Późnym wieczorem wchodzę do mieszkania. Blask ulicznych latarni wpada przez okna. Mama musi jeszcze być w pracy. Szybko zapalam światło, nienawidzę ciemności… półmroku także. Włączam radio. Nogi bolą mnie od wysokich butów, więc zrzucam szpilki i z rezygnacją kieruję się do pokoju. Powinnam zadzwonić do dyrektora, przeprosić go albo złożyć wyjaśnienia. W przeciwnym razie naprawdę mogę nie mieć dokąd wracać.
Nie mam jednak na to sił czy chęci. Ani też ochoty, by kolejny raz prosić się o szansę, o wiarę we mnie, o zaufanie. Nie mam siły na podtrzymywanie tej przesyconej złudną nadzieją relacji, na to, by dłużej nosić to brzemię.
Siedzę w ciszy, nie wiem jak długo, ale wreszcie znajduję w sobie wystarczające pokłady energii, by zwlec moje bezproduktywne cztery litery z kanapy. Z głośników wybrzmiewa Believer Imagine Dragons. Zrzucam na podłogę zakurzoną materiałową walizkę należącą do mamy i pakuję do niej wszystkie najpotrzebniejsze rzeczy – kilka par spodni, tshirty, sportowe obuwie i kosmetyki. Nie zapominam o apteczce, którą najwyraźniej mama samodzielnie przygotowała i położyła na stole.
O dziwo nie czuję już strachu. W jego miejsce wkrada się za to coraz większa ekscytacja. Wiem, że ten krok jest mi potrzebny. Oczami wyobraźni widzę siebie, jak odbieram nagrodę dla najlepszej aktorki. Wyobrażam sobie mnie w mundurze, jak wykrzykuję polecenia, a reżyser krzyczy: „Cięcie”, „Świetnie, Klara! Dobra robota”.

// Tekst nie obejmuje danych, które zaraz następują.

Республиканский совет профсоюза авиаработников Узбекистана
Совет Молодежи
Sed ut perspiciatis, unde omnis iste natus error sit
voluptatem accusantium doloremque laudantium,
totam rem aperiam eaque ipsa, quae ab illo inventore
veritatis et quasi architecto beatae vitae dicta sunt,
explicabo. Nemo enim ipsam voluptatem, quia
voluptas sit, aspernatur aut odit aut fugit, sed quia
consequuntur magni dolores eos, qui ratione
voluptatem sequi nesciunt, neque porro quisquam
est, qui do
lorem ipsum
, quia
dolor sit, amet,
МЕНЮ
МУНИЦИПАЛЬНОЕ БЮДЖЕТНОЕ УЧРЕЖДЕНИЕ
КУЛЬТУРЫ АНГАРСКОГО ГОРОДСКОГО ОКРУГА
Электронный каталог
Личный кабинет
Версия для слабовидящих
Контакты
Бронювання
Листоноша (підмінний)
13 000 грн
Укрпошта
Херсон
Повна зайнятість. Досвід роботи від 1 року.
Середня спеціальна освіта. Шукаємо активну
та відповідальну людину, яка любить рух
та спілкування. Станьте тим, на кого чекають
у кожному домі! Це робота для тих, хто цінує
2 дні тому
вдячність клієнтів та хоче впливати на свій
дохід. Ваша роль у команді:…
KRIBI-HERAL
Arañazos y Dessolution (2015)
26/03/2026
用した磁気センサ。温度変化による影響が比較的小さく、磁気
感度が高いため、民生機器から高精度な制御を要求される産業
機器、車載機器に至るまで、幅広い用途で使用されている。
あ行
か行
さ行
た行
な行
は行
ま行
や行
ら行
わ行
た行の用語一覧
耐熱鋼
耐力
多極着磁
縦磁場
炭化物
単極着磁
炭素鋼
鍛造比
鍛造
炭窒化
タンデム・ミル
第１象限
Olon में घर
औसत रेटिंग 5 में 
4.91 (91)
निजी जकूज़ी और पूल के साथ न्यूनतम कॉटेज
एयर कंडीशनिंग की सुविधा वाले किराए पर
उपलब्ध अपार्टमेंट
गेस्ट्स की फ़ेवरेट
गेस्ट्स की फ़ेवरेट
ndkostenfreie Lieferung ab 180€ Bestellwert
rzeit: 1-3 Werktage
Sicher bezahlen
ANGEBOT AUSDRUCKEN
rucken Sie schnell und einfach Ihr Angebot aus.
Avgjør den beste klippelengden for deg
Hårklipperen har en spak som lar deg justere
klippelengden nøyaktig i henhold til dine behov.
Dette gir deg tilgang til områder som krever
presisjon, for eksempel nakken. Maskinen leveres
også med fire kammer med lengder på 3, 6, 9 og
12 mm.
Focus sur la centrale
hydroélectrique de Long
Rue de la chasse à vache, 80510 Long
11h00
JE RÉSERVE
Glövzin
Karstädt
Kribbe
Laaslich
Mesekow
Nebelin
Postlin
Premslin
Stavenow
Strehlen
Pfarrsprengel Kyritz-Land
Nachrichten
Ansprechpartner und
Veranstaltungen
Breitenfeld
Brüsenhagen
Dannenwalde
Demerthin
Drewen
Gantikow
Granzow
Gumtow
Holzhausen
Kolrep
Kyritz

Uśmiecham się na myśl, że wreszcie pożegnam życie drugoplanowej aktorki teatralnej. Uśmiecham się na myśl, że odważyłam się na ten krok.
***
– Córeczko, wiesz, że tego nie popieram, ale kocham cię i ufam, że sobie poradzisz – mówi mama, gdy rankiem obie stoimy przed drzwiami.
Jestem gotowa do wyjścia, w dłoni dźwigam walizkę.
– Wiem, mamo. Kocham cię – stwierdzam i całuję ją w czubek głowy. – Nie bierz sobie tyle pracy na głowę. Odpoczywaj.
Po tych słowach odwracam się i szybko wychodzę. Nie mogę dać jej czasu na łzy, bo wiem, że wyzwolą moje własne. Poranek jest rześki. Wilgotne, chłodne powietrze od razu rozbudza moje zmysły, gdy opuszczam budynek. Zamówiona taksówka już czeka.
***
Nie pamiętam, kiedy ostatni raz siedziałam w pociągu. Chyba w dniu, gdy z Amandą wybrałam się na wakacje nad morze, tuż po obronie magisterki. Teraz wspominam ten wypad w drodze do jednostki. Na jednej ze stacji przysiada się do mnie jakaś para. Rozmawiają na tyle głośno, że bez problemu orientuję się, że również udają się do Gdańska, co więcej, wspominają coś o służbie przygotowawczej.
– Przepraszam – zwracam się do nich z uśmiechem. – Czy dobrze słyszę, że jedziecie do wojska?
Chłopak, na oko w moim wieku, i dziewczyna, która wygląda, jakby ledwie skończyła liceum, obrzucają mnie zdziwionymi spojrzeniami.
– Tak, chcemy odbyć służbę przygotowawczą – mówi on, badawczo mi się przyglądając.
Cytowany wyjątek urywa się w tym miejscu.